Cultural norms are the shared, sanctioned, and integrated systems of beliefs and practices that are passed down through generations and characterize a cultural group. Norms cultivate reliable guidelines for daily living and contribute to the health and well-being of a culture. They act as prescriptions for correct and moral behavior, lend meaning and coherence to life, and provide a means of achieving a sense of integrity, safety, and belonging. These normative beliefs, together with related cultural values and rituals, impose a sense of order and control on aspects of life that might otherwise appear chaotic or unpredictable.
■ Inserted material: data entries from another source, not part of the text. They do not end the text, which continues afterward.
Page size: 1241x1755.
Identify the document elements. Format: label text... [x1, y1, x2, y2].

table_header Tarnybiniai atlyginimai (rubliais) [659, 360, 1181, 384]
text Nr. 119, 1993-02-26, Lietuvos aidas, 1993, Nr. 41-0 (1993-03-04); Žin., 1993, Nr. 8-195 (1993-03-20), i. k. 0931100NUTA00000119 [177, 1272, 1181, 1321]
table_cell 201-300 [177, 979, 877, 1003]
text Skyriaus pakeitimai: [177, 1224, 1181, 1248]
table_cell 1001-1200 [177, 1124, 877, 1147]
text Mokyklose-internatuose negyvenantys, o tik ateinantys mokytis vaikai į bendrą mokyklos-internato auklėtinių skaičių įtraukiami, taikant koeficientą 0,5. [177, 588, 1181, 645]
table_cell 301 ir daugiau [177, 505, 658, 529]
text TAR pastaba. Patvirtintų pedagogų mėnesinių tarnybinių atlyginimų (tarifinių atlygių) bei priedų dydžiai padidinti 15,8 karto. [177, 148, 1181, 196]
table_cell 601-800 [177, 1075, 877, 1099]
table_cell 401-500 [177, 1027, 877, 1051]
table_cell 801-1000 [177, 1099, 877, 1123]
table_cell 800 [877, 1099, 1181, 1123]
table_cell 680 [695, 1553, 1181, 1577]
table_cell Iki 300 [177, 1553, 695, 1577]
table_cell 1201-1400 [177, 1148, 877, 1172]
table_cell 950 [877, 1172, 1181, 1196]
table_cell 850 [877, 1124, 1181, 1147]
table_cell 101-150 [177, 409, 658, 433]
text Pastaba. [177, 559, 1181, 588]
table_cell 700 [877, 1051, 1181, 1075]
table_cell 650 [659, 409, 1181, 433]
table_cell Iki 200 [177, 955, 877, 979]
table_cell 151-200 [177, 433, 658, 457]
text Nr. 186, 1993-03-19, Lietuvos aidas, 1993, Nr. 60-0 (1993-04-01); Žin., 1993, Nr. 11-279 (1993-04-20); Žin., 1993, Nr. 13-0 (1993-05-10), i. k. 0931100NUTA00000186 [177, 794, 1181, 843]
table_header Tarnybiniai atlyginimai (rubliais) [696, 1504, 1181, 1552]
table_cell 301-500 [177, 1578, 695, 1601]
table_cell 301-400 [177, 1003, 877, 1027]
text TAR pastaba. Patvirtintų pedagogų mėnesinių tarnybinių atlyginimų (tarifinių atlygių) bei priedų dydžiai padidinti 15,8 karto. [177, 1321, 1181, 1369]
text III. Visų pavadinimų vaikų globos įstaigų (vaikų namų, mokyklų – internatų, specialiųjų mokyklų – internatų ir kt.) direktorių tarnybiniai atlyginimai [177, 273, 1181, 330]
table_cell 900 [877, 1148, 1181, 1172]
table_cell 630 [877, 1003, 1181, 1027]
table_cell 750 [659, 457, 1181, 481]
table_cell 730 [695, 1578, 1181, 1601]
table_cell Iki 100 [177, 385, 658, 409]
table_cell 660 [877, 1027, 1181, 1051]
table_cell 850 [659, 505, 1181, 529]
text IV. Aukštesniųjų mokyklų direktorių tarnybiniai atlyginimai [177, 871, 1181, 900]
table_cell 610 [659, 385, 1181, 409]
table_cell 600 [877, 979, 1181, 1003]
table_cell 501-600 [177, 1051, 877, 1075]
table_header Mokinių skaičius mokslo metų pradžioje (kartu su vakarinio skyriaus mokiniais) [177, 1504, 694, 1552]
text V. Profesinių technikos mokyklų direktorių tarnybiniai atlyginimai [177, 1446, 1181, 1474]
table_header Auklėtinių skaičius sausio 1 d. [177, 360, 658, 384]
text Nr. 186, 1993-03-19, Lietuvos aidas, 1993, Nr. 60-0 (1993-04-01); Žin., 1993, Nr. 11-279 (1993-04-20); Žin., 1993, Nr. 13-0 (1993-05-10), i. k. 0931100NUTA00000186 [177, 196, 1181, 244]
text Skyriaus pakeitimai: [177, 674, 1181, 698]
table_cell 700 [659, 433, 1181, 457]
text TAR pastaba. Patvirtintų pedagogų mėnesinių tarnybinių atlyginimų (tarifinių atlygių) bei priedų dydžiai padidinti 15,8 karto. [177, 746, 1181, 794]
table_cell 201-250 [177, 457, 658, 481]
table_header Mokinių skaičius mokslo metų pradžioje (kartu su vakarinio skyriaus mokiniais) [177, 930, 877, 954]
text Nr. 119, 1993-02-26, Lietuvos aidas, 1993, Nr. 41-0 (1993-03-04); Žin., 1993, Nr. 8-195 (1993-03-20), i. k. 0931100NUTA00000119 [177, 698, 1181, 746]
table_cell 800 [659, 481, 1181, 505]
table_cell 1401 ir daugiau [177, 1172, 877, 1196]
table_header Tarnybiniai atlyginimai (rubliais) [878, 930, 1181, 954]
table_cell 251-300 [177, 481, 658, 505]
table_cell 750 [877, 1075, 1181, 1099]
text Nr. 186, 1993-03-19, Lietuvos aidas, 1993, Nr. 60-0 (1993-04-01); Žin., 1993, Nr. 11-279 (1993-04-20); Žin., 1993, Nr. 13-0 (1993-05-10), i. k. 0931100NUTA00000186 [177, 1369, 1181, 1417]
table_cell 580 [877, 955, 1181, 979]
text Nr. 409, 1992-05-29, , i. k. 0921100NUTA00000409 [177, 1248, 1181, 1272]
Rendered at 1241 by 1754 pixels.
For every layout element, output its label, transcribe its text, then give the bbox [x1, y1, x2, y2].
This is where culture intersects with ethics. Since interpretations of what is moral are influenced by cultural norms, the possibility exists that what is ethical to one group will not be considered so by someone living in a different culture. According to cultural relativists this means that there is no singular truth on which to base ethical or moral behavior for all time and geographic space, as our interpretations of truths are influenced by our own culture. This approach is in contrast to universalism, which holds the position that moral values are the same for everyone. Cultural relativists consider this to be an ethnocentric view, as the universal set of values proposed by universalists are based on their set of values. Cultural relativism is also considered more tolerant than universalism because, if there is no basis for making moral judgments between cultures, then cultures have to be tolerant of each other.
The French and Americans have different views on whistle-blowing. Compared to the French, American companies consider it to be a natural part of business. So natural, in fact, that they set up anonymous hotlines. The French, on the other hand, tend to view whistle-blowing as undermining solidarity among coworkers.